Filed under: — Morgan Pitelka @ 3:47 am Print

One of my former students and her boyfriend have been scanning in old photos, and they happened upon some gems taken by the young man’s grandfather when he was stationed in Japan during the Korean War. I think these are some wonderful pictures, and I offer my thanks to Margaret and James for sharing them, and to James’s grandfather for taking them.

Img065 Beggars Chased By M.P.S!

This image, which was hand labeled with the caption “Beggars chased by M.P.s!” seems to show a bunch of people crossing train tracks at a station of some sort. Notice the guy lounging on the parked flatbed in the middle-left of the picture.
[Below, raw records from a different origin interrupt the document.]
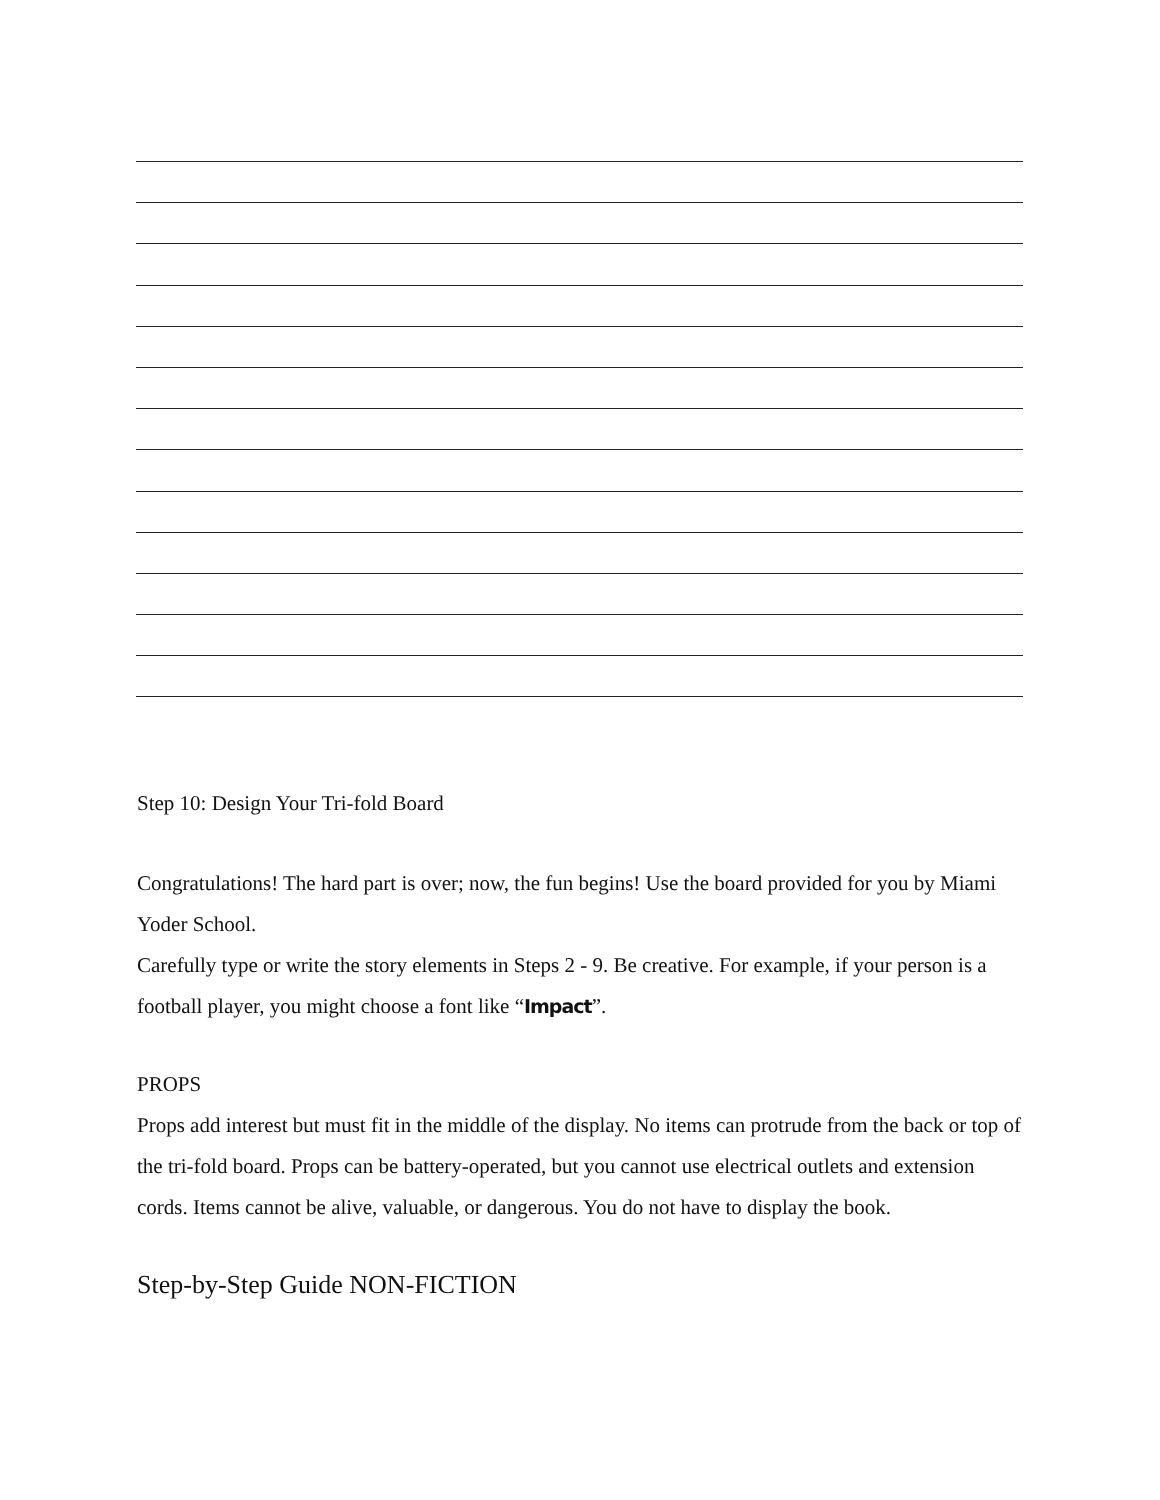Step 10: Design Your Tri-fold Board
Congratulations! The hard part is over; now, the fun begins! Use the board provided for you by Miami Yoder School.
Carefully type or write the story elements in Steps 2 - 9. Be creative. For example, if your person is a football player, you might choose a font like “Impact”.
PROPS
Props add interest but must fit in the middle of the display. No items can protrude from the back or top of the tri-fold board. Props can be battery-operated, but you cannot use electrical outlets and extension cords. Items cannot be alive, valuable, or dangerous. You do not have to display the book.
Step-by-Step Guide NON-FICTION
The photographer really captured the movement of the people across the tracks, though I certainly don’t see any beggars or M.P.s! The caption seems important, though. Can we assume that Japanese people running across train tracks in 1951 pretty much must have been up to something in the imagined visual world of Occupation-era photography?
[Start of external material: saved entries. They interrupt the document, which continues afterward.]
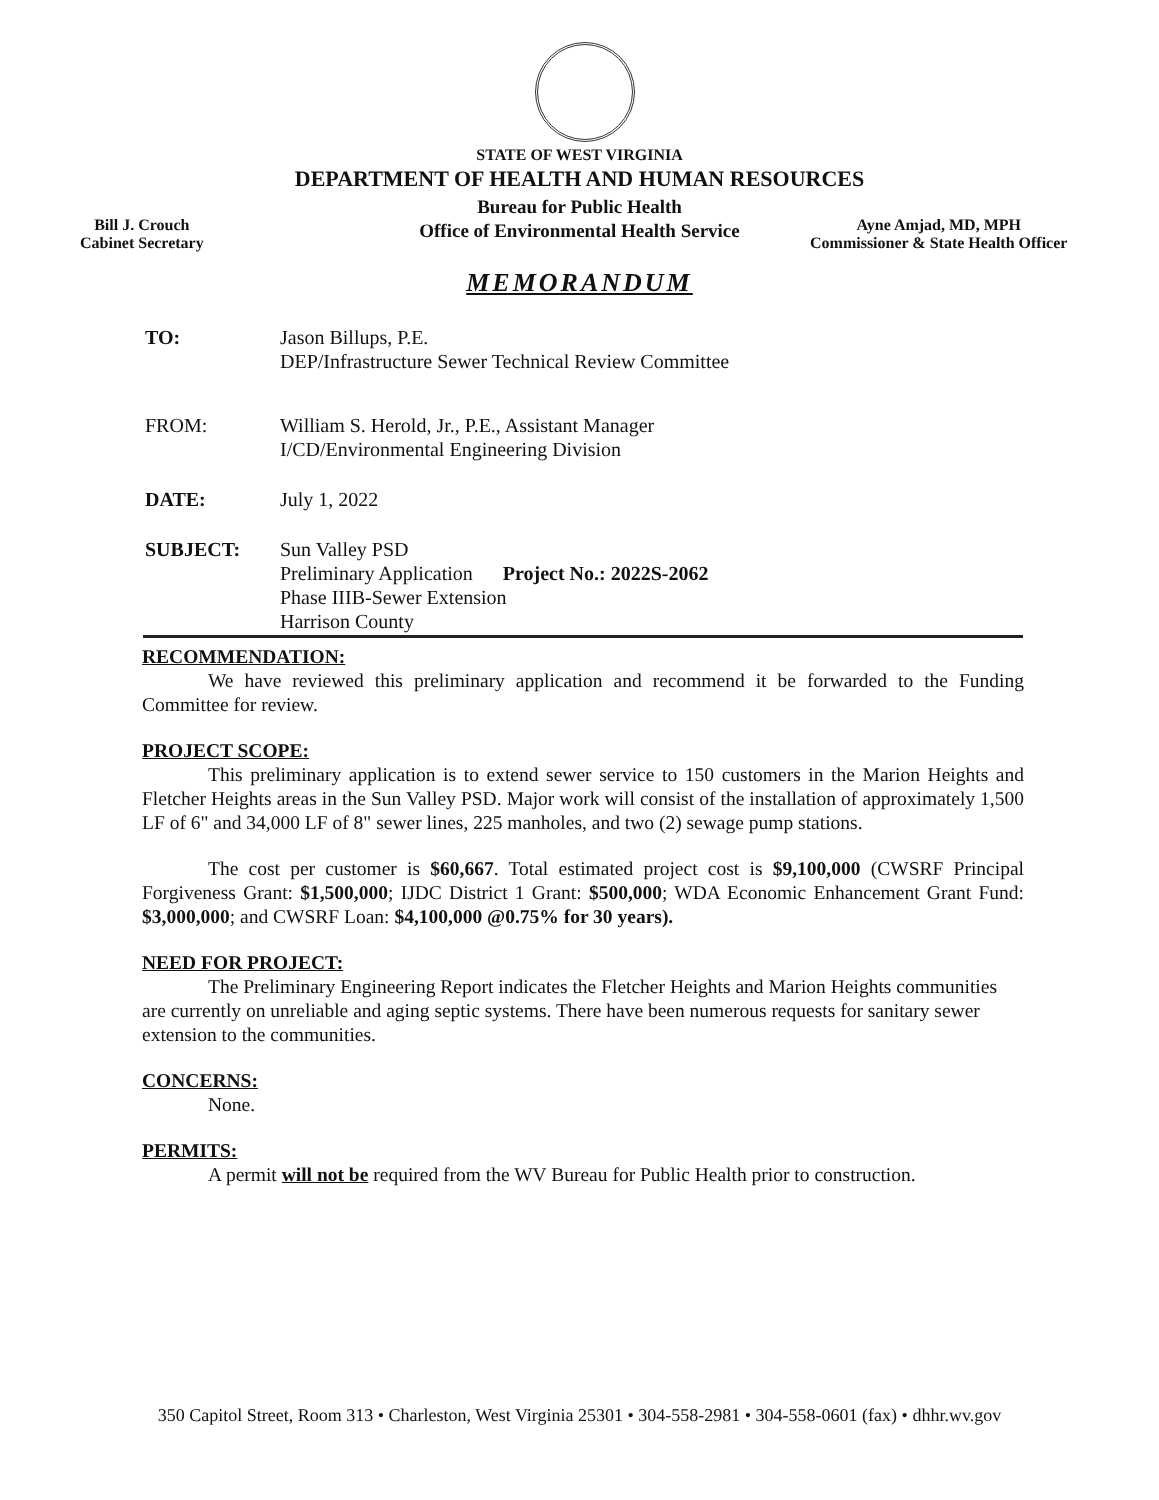STATE OF WEST VIRGINIA
DEPARTMENT OF HEALTH AND HUMAN RESOURCES
Bureau for Public Health
Office of Environmental Health Service
Bill J. Crouch
Cabinet Secretary
Ayne Amjad, MD, MPH
Commissioner & State Health Officer
MEMORANDUM
| TO: | Jason Billups, P.E. DEP/Infrastructure Sewer Technical Review Committee |
| FROM: | William S. Herold, Jr., P.E., Assistant Manager I/CD/Environmental Engineering Division |
| DATE: | July 1, 2022 |
| SUBJECT: | Sun Valley PSD Preliminary Application Project No.: 2022S-2062 Phase IIIB-Sewer Extension Harrison County |
RECOMMENDATION:
We have reviewed this preliminary application and recommend it be forwarded to the Funding Committee for review.
PROJECT SCOPE:
This preliminary application is to extend sewer service to 150 customers in the Marion Heights and Fletcher Heights areas in the Sun Valley PSD. Major work will consist of the installation of approximately 1,500 LF of 6" and 34,000 LF of 8" sewer lines, 225 manholes, and two (2) sewage pump stations.
The cost per customer is $60,667. Total estimated project cost is $9,100,000 (CWSRF Principal Forgiveness Grant: $1,500,000; IJDC District 1 Grant: $500,000; WDA Economic Enhancement Grant Fund: $3,000,000; and CWSRF Loan: $4,100,000 @0.75% for 30 years).
NEED FOR PROJECT:
The Preliminary Engineering Report indicates the Fletcher Heights and Marion Heights communities are currently on unreliable and aging septic systems. There have been numerous requests for sanitary sewer extension to the communities.
CONCERNS:
None.
PERMITS:
A permit will not be required from the WV Bureau for Public Health prior to construction.
350 Capitol Street, Room 313 • Charleston, West Virginia 25301 • 304-558-2981 • 304-558-0601 (fax) • dhhr.wv.gov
Img079 Hiroshima R.R. Station 1951-1

This image was labeled “Hiroshima R.R. Station 1951″ and is filled with all the contrasting forces of the age. Look at the different poses and sartorial styles of the two soldiers, who seem to represent two poles of the American military. Also interesting is the Japanese text visible in the photo, such as the writing on the bus, “Hiroshima Suburban Bus Company,” which in the prewar style reads from right to left; and the sign on the shop to the right of the station, which reads in the traditional style from top to bottom and right to left, “Hiroshima Noted Product (meisan) Raw Oysters.” Yum! The two people who seem to be most interested in the photographer are the little girl on the bus with the red hat and the man who is wearing a suit and walking toward the camera while reaching into his inner pocket. The fact that this is Hiroshima, too, post-atomic bomb and pre-bullet train, lends the photo extra meaning. I see a doubling here: American technology (the camera in the hands of the G.I.) constructing a representation of a city that was destroyed by American technology.
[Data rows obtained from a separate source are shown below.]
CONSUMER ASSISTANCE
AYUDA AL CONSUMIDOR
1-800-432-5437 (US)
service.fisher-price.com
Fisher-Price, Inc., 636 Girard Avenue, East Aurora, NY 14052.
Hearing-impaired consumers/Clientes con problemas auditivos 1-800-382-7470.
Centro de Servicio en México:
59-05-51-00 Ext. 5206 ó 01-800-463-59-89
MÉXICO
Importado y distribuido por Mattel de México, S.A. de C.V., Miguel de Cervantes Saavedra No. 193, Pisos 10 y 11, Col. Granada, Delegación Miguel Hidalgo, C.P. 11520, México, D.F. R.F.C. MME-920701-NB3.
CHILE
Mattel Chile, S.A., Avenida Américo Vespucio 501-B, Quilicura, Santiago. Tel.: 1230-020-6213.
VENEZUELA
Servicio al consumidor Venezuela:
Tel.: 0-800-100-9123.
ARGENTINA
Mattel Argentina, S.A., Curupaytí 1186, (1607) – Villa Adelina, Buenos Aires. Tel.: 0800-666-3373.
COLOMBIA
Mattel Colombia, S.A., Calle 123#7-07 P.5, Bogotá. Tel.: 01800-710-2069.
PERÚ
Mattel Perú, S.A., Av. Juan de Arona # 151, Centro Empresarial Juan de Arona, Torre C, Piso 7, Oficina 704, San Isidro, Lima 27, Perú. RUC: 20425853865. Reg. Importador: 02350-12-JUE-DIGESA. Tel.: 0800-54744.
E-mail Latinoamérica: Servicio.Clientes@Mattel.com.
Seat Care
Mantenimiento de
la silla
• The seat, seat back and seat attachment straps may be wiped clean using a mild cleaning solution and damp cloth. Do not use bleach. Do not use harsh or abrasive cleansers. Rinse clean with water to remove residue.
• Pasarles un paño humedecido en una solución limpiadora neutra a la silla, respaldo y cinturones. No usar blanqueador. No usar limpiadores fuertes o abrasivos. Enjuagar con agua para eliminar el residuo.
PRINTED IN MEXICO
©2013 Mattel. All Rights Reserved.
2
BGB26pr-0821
Img081 Altar Girls, Shinto Grand Shrine Of Eise, 1951

This photo, labeled “Altar Girls, Shinto Grand Shrine of Eise, 1951,” which I assume should be “Ise,” is a nicely shot picture that prefigures a lot of later explicitly exotic imagery of traditional Japan. I’m kind of surprised that a picture that looks so much like tourist and government imagery from the 80s and 90s would have been taken so early. I guess I should have known that G.I.s on furlough from Korea would make the grand pilgrimage like everyone else? It is a very masculine framing of the subject. This makes me wonder when the scopic regime of photography of traditional subjects was established in Japan. It also makes me wonder who the intended viewers were for photos like these?

Img071 Jap Pearl Diver (Fresh Out Of The Water) 1951

Lastly, this photo was labeled, in the parlance of the time, “Jap Pearl Diver (Fresh out of the water) 1951,” and positively glows with the unequal sexual politics of the Occupation era. The usual binaries seem to be present here: the male, conquering West; the female, passive East; and the dry, clean professional man and the wet, sexually alluring woman.

These types of visual materials must be fairly common among the old slide collections of veterans, but I would guess that few have been collected together or made public. They seem to me like invaluable records of this fascinating historical moment. Perhaps I should clarify what I mean by that. The gaze of the G.I. photographers is particularly clearly recorded here, making these images not so much records of Japan in 1951 as artifacts of the creation of certain American identities against a newly constituted “Japan.”